▸ **What you will do**: Write out every entry precisely as given, leaving the pictures out.

Collected data:

* * * * * * *

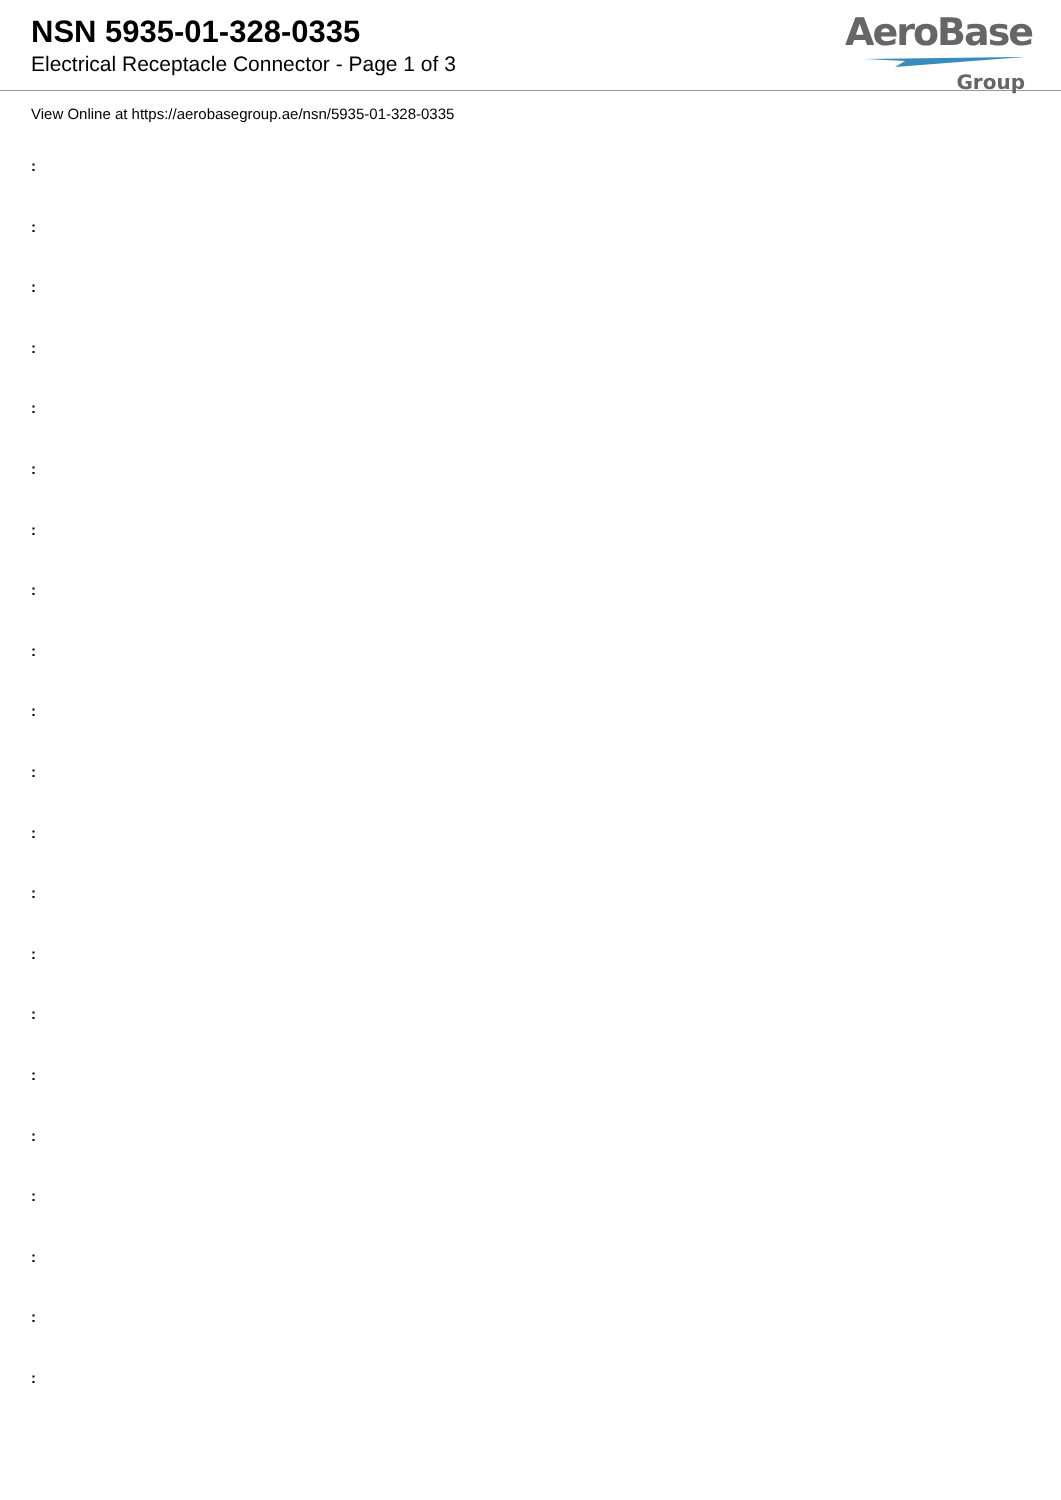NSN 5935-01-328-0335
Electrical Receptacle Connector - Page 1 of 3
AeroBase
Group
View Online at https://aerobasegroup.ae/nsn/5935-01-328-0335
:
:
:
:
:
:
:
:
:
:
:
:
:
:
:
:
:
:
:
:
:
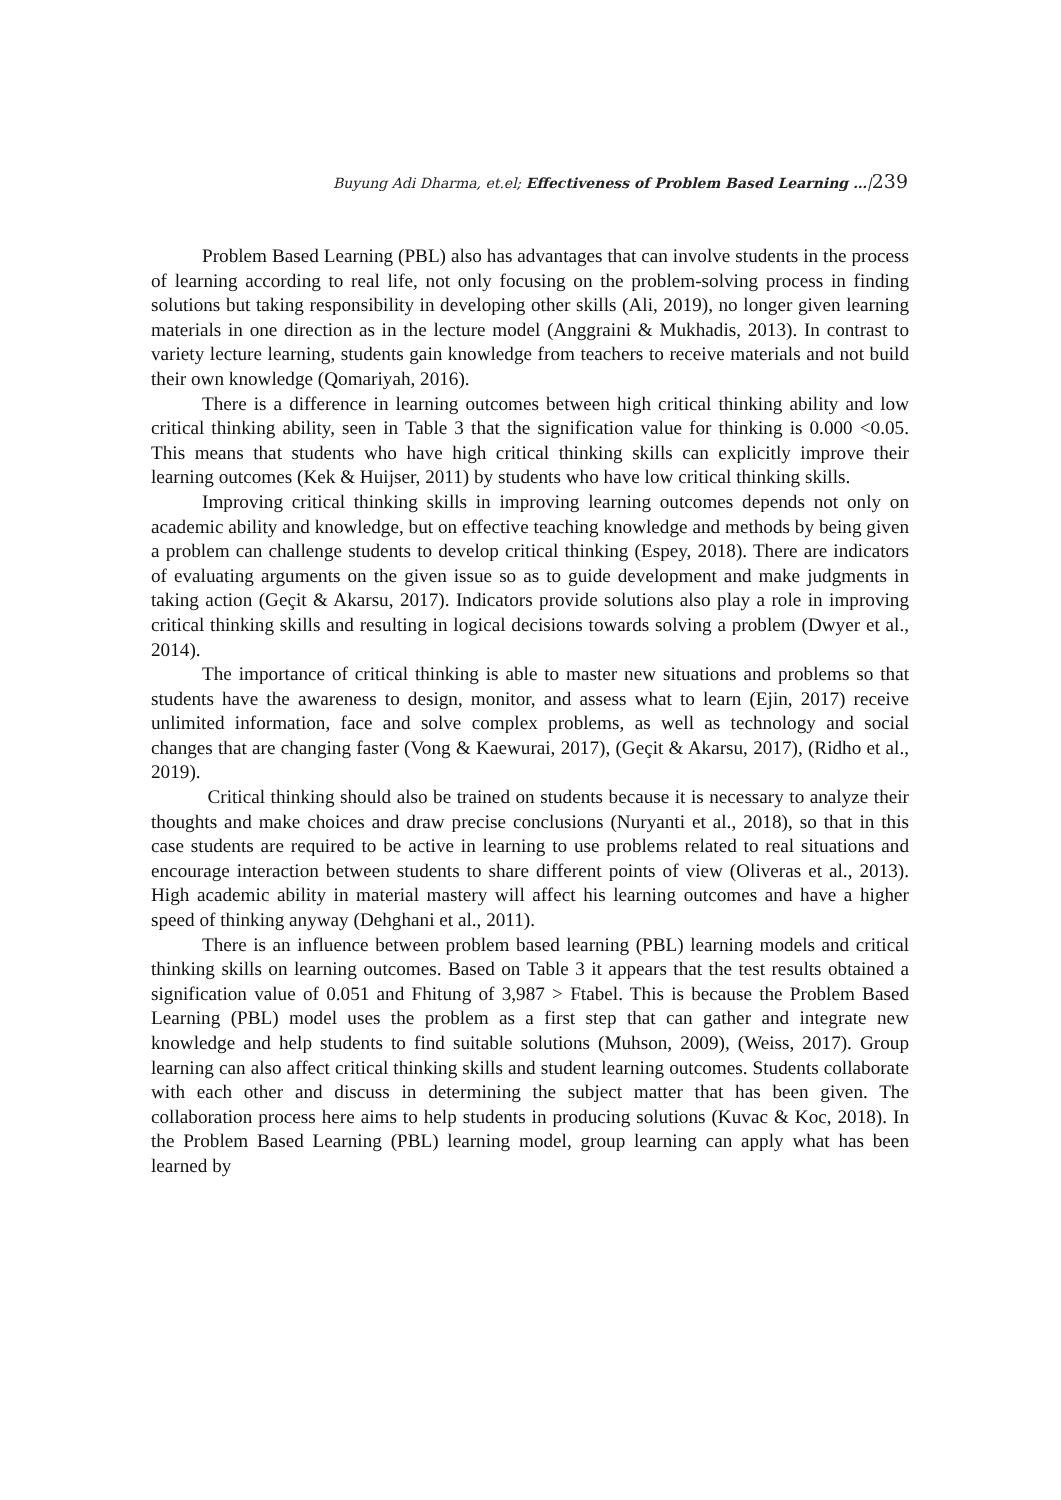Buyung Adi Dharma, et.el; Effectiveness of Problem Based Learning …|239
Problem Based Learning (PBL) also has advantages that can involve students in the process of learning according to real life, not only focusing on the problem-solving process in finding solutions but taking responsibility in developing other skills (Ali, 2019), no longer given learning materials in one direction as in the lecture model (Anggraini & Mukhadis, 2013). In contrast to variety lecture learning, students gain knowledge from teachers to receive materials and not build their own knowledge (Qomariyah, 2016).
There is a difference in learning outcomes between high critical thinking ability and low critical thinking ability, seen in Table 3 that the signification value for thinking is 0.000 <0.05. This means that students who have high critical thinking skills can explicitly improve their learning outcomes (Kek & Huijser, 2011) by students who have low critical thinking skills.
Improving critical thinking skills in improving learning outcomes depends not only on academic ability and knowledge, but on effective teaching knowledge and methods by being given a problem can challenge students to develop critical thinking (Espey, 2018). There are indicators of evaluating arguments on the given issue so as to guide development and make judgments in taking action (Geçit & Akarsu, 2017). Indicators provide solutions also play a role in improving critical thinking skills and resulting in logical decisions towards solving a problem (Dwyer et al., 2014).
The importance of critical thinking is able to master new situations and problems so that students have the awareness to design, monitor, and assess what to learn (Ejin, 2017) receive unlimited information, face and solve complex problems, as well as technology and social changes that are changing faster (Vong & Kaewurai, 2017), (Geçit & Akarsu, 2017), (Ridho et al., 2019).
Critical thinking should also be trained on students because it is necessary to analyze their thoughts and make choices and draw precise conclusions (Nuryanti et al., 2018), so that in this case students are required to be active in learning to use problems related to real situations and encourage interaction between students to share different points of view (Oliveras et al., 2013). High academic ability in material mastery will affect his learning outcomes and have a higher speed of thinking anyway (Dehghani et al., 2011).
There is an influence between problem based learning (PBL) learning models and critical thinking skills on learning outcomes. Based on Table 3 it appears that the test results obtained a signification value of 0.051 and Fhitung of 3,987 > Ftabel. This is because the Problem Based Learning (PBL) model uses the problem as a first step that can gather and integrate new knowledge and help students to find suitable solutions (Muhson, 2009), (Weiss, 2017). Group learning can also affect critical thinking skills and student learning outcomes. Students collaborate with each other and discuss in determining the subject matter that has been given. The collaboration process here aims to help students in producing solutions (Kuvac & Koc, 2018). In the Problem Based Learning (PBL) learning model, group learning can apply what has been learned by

* * * * * * *

▸ **Answer space**:
NSN 5935-01-328-0335
Electrical Receptacle Connector - Page 1 of 3
AeroBase
Group
View Online at https://aerobasegroup.ae/nsn/5935-01-328-0335
:
:
:
:
:
:
:
:
:
:
:
:
:
:
:
:
:
:
:
:
:
Buyung Adi Dharma, et.el; Effectiveness of Problem Based Learning …|239
Problem Based Learning (PBL) also has advantages that can involve students in the process of learning according to real life, not only focusing on the problem-solving process in finding solutions but taking responsibility in developing other skills (Ali, 2019), no longer given learning materials in one direction as in the lecture model (Anggraini & Mukhadis, 2013). In contrast to variety lecture learning, students gain knowledge from teachers to receive materials and not build their own knowledge (Qomariyah, 2016).
There is a difference in learning outcomes between high critical thinking ability and low critical thinking ability, seen in Table 3 that the signification value for thinking is 0.000 <0.05. This means that students who have high critical thinking skills can explicitly improve their learning outcomes (Kek & Huijser, 2011) by students who have low critical thinking skills.
Improving critical thinking skills in improving learning outcomes depends not only on academic ability and knowledge, but on effective teaching knowledge and methods by being given a problem can challenge students to develop critical thinking (Espey, 2018). There are indicators of evaluating arguments on the given issue so as to guide development and make judgments in taking action (Geçit & Akarsu, 2017). Indicators provide solutions also play a role in improving critical thinking skills and resulting in logical decisions towards solving a problem (Dwyer et al., 2014).
The importance of critical thinking is able to master new situations and problems so that students have the awareness to design, monitor, and assess what to learn (Ejin, 2017) receive unlimited information, face and solve complex problems, as well as technology and social changes that are changing faster (Vong & Kaewurai, 2017), (Geçit & Akarsu, 2017), (Ridho et al., 2019).
Critical thinking should also be trained on students because it is necessary to analyze their thoughts and make choices and draw precise conclusions (Nuryanti et al., 2018), so that in this case students are required to be active in learning to use problems related to real situations and encourage interaction between students to share different points of view (Oliveras et al., 2013). High academic ability in material mastery will affect his learning outcomes and have a higher speed of thinking anyway (Dehghani et al., 2011).
There is an influence between problem based learning (PBL) learning models and critical thinking skills on learning outcomes. Based on Table 3 it appears that the test results obtained a signification value of 0.051 and Fhitung of 3,987 > Ftabel. This is because the Problem Based Learning (PBL) model uses the problem as a first step that can gather and integrate new knowledge and help students to find suitable solutions (Muhson, 2009), (Weiss, 2017). Group learning can also affect critical thinking skills and student learning outcomes. Students collaborate with each other and discuss in determining the subject matter that has been given. The collaboration process here aims to help students in producing solutions (Kuvac & Koc, 2018). In the Problem Based Learning (PBL) learning model, group learning can apply what has been learned by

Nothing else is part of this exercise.